Required task 1: Can you condense the paragraph of the SAP HANA passage that begins "Description: All non-BW tables should have auto merge enabled" into a short bulleted list that keeps its main facts?
Required task 2: Will you reproduce, word for word, the lines of the entries below the SAP HANA passage, starting with the line that contains "family: Poaceae" and going on through the line that contains "order: Rosales"?

Excerpted passage:

This script gives you the table names that have auto compression disabled and the command to enable it. By default the modification section of this script excludes the BW tables as auto compression is not expected to be enabled for BW tables.

Action: Execute the generated “alter table …” commands to enable auto compression of the tables. For more information, refer to the OSS note 2112604 – FAQ: SAP HANA Compression.

HANA_Tables_ColumnStore_AutoMergeDisabled

Description: All non-BW tables should have auto merge enabled. This will ensure that the delta store does not grow too much as it has performance implications. The delta store contains uncompressed data to speed up insert/update queries. The main store is read optimized. So data from delta store needs to be merged regularly with main store to improve the read performance of the queries and also to reduce memory consumption as tables/table partitions are compressed automatically after a merge operation.

However, note that BW tables use smart merge option which is controlled by the SAP application. There are certain parameters in the mergedog section under indexserver.ini which controls this. Auto merge should not be enabled for BW tables otherwise they may interfere with the smart merge decisions and cause adverse impact.

You can use this SQL script to find out the non-BW tables (by default the modification section of the script excludes BW tables) that have auto merge disabled.

Action: Execute the “Alter table …” commands from the output of the SQL script to enable auto merge for the non-BW tables. For more information, refer to the OSS note 2057046 – FAQ: SAP HANA Delta Merges.

HANA_Tables_ColumnStore_TablesWithoutCompressionOptimization

Description: You can use this script to find out the tables that have never been considered for compression optimization. If there are several big tables listed here, it can cause a significant increase in memory consumption of the database.

Supplied records:
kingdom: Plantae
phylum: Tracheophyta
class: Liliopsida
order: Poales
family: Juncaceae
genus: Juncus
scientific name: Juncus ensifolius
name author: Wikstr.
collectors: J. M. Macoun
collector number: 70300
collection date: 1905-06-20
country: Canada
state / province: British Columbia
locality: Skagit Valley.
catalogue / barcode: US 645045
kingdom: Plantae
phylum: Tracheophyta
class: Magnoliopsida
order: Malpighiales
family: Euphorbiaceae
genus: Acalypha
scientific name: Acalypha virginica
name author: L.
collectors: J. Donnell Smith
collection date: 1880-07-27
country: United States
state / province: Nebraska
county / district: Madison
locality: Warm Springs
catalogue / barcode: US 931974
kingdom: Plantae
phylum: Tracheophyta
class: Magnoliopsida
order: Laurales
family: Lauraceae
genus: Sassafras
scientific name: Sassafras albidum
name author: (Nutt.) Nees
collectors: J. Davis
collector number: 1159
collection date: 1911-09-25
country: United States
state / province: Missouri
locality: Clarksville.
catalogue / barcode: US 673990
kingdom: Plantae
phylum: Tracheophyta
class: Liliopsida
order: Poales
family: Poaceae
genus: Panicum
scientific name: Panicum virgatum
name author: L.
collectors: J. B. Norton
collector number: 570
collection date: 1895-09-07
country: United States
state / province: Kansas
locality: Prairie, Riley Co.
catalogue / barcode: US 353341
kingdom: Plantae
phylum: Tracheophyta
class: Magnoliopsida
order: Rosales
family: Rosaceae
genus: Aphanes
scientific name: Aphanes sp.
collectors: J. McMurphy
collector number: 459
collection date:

Written solution 1:
- All non-BW tables should have auto merge enabled, so the delta store doesn't grow too much and cause performance problems.
- The delta store holds uncompressed data to speed up inserts and updates. The main store is optimized for reads.
- Delta data must be merged regularly into the main store. This improves query read performance and reduces memory use, because tables and table partitions are compressed automatically after a merge.

Written solution 2:
family: Poaceae
genus: Panicum
scientific name: Panicum virgatum
name author: L.
collectors: J. B. Norton
collector number: 570
collection date: 1895-09-07
country: United States
state / province: Kansas
locality: Prairie, Riley Co.
catalogue / barcode: US 353341
kingdom: Plantae
phylum: Tracheophyta
class: Magnoliopsida
order: Rosales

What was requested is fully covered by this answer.